そんなベンの作品から、デザイナーの寺田典夫は、「重ねる」「陰影」「線」「幾何学」「カラーブロッキング」の5つのキーワードを連想。それぞれのキーワードを表現したルックを提案する。
印象的なのは、シンプルな線や幾何学的な模様の重なりだ。コートやセットアップなどの衣服の上に、シンプルな線や図形を配置した。いずれも作品から着想を得た境界線を持たない淡い色合いと、アクセントとなるレッドやブルーなどのカラーを差し込むことで幾何学的な模様を際立たせている。

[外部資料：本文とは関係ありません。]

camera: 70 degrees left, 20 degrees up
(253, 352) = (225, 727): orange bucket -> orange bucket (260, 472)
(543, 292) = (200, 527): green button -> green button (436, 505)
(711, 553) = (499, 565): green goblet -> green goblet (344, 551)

トレンチコートやダッフルコートに施された布の重なりも目を惹く。複数重ねた布地が、モデルの歩みに合わせて軽やかに揺れ動いている。また、ウォッシュドデニムのジャケットは、複数のジャケットを重ねて転写させることで独特な模様を作り出した。
目を凝らせば見えてくる「陰影」は、布に立体感を持たせるボンディング加工により生じさせた。ロングコートにあしらわれ、静かに、だがはっきりとその影を落としている。

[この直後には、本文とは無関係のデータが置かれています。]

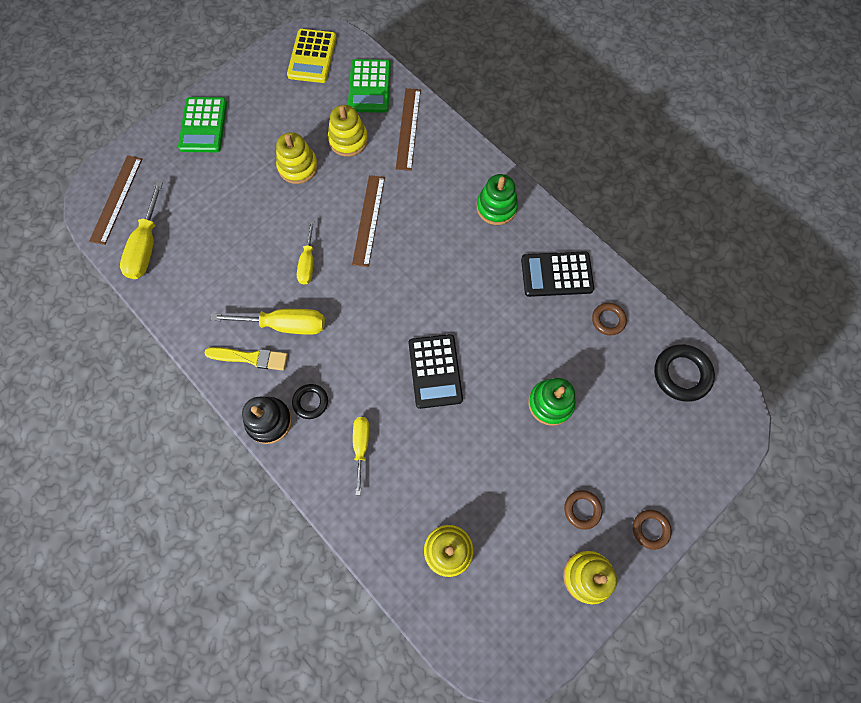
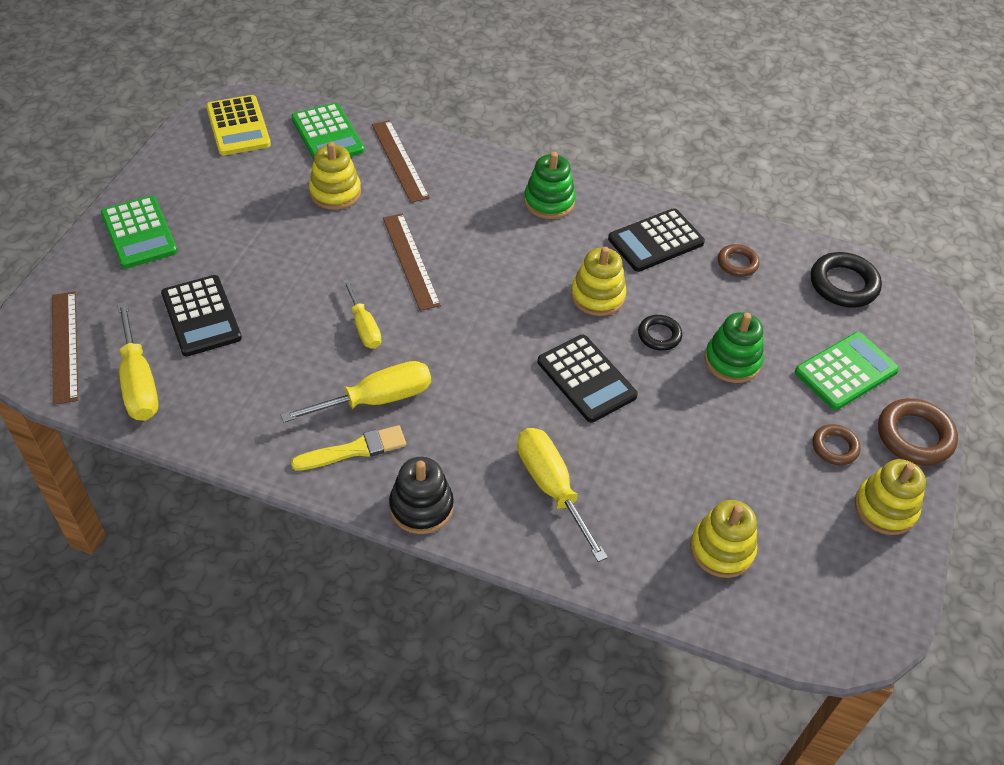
camera: 30 degrees left, 20 degrees down
(209, 210) = (201, 316): none -> black calculator
(298, 167) = (289, 237): yellow stacking toy -> yellow stacking toy (597, 296)
(310, 402) = (460, 466): black ring -> black ring (659, 335)
(361, 446) = (551, 487): yellow screwdriver -> yellow screwdriver, size x1.56
(632, 451) = (846, 371): none -> green calculator
(650, 529) = (914, 436): brown ring -> brown ring, size x1.66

ダウンジャケットは、様々なフォルムや色の組み合わせで遊び心を反映。袖は肩から袖先にかけて何パーツにも切り離せるように、さらには丈も何段階にも分けて切り離せるように設計した。パーツを切り離していくと、ベストやミディアム丈など多様なシルエットだけでなく、異なる色を組み合わせてカラーブロックを作り出すこともできる。